Hooray, managed to get a bit of work done before and after driving from Nam to Sutton Coldfield. Not nearly enough, but something is better than nothing and I now have four viable chapters totally around about 25,000 words. My fortnight off from touring is going to have to be the time I knuckle down and really try and break the back of this thing. With little else to distract me I should hopefully make better progress. It is worth me remembering
this nugget of wisdom that came to me a bit late when I was struggling to get the "Talking Cock" book completed. At the moment I am being overwhelmed by the scale of what I must achieve, but there's plenty of small tasks I can get on with - even if that's just copying stuff out of diaries and the blog. The sphincter clenching tension of the deadline shall very soon kick in at full whack, like
Keira Knightley's boyfriend (though personally I think it's wrong to make an advert for domestic violence - it's something personally that I think we should be trying to stop, rather than encouraging). I am optimistic, but a little frightened. It's the perfect combination.
Though I have booked into nicer hotels this week, I was delighted to look out of the window of the posho
Moor Hall (which has a golf course and everything) to see that the view from my room was a skip. This still makes it the most luxurious lodgings within a fifty mile radius of Birmingham. I just hope that they don't rent the skip out to down on their luck golf-playing businessmen. I wouldn't like to hear the coughing after a cold night of sleeping on that rubble.

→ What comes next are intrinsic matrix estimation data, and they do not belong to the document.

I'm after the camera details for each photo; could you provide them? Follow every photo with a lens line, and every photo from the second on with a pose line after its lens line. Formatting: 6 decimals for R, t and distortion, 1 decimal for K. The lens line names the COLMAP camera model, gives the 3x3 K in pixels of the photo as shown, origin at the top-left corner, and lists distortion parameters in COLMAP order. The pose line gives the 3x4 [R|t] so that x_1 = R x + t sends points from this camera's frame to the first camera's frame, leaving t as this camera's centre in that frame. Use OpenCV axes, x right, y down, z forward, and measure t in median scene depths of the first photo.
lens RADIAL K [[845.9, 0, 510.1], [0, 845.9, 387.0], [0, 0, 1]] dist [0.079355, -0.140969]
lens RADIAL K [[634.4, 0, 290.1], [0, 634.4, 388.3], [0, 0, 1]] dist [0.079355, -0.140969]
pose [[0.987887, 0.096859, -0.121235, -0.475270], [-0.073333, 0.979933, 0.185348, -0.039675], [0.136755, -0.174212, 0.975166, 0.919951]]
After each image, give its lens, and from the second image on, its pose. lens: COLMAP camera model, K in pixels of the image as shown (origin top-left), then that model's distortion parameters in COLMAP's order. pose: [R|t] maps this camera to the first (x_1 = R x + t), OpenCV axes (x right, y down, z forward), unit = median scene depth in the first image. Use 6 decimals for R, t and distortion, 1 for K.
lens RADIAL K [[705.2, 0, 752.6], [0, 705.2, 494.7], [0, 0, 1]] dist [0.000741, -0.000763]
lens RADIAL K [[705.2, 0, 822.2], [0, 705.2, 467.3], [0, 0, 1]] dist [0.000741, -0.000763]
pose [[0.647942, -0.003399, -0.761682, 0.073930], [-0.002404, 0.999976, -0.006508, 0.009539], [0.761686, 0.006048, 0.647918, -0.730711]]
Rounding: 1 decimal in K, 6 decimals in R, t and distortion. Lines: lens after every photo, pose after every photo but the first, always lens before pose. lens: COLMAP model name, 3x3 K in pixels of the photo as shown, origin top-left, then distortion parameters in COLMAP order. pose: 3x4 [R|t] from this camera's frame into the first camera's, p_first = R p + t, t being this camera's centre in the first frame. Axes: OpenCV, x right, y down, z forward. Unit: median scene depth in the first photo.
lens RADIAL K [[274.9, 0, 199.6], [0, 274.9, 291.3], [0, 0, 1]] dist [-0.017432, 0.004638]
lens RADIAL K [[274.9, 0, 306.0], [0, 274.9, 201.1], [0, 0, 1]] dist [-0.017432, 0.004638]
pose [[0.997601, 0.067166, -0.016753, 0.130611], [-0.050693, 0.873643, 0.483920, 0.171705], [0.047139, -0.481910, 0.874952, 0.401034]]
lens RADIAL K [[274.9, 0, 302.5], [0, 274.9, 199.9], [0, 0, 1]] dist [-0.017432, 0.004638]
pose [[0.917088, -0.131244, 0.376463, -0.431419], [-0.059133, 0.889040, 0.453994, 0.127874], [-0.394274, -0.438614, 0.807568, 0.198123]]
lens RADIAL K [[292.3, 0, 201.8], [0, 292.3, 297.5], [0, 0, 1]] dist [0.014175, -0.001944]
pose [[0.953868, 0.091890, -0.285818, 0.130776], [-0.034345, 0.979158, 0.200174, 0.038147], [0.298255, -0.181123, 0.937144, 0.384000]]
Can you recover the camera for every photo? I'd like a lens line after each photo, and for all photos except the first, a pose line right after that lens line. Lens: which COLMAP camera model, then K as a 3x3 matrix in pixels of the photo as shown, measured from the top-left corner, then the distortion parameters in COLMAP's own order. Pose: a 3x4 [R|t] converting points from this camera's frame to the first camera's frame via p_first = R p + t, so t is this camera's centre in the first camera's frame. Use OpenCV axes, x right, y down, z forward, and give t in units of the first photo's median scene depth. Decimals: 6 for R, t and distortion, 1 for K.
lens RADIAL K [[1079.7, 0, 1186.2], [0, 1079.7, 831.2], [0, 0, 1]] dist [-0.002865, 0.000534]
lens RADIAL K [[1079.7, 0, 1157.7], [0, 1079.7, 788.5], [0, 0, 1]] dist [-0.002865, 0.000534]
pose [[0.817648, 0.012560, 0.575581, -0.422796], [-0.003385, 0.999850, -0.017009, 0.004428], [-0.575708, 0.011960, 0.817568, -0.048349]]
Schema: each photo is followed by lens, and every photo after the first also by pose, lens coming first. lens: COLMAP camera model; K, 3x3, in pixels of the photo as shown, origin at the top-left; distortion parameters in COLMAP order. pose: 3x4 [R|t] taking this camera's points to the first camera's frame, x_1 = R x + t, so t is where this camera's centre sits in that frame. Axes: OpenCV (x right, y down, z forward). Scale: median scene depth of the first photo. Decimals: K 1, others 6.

I popped down to Sutton Coldfield early to get myself a linner (the meal between lunch and dinner - I had not eaten since breakfast). I ended up in Starbucks trying to do the hard kakurro, when a fire alarm started loudly blaring at regular intervals every few seconds. To begin with no one did anything and I assumed it was a test, but it carried on and eventually the rather unruffled staff said we'd had to leave the precinct. A taped voice was now declaring between the klaxon like blasts that the mall had to be evacuated due to a possible incident. Everyone was lackadaisically ambling away from the invisible peril, with amused or bemused smirks on their faces. If a rapid conflagration was heading towards them they didn't seem overly concerned. And nor did I. I wonder if all disasters start like this, with people not wanting to look uncool or flustered and then suddenly being engulfed in flame or poisoned gas, trying to die nonchalantly, whilst smiling or displaying ironic, pantomime concern.
I realised I had probably stumbled into the most exciting incident to have happened in Sutton Coldfield in the 21st Century. This would be their 9/11 or their 4/2 or 2/4, depending on which calendar you favour.
It was about 5.30 so all the shops were closing anyway and away from the mall the shop assistants of the unaffected shops were looking towards the direction of the smokeless mall with mild inquisitiveness, but were mainly concerned about shutting up their own stores and getting home.
Everyone was convinced it was a false alarm, as, unless you've heard different on the news, it did indeed turn out to be. But is it just human nature to assume that nothing bad could ever really happen and thus to act accordingly. When the Titanic hit the iceberg was everyone walking around on the decks pulling pretend scared faces at each other and ambling as slowly and reluctantly as possible towards the lifeboats? Were the band playing on not because they were brave, but because they assumed that everything was going to be OK, even as bodies came flying past them? Perhaps they slightly sarcastically exaggerated their bowing and blowing to show how little they feared this clear false alarm.
Was the only reason that so many people were killed in 9/11 because everyone was play-acting at walking as slowly as possible down the stairs to show that they were all to aware that there was no real danger?
Keep it up people, it's fun. I hope that all your alarms are false ones. And remember the first person to actually look genuinely scared when the alarm turns out to be real is a pussy. Try and keep up your trudging and smirking and face pulling for as long as possible. If you can do it even as you burn they you win a prize.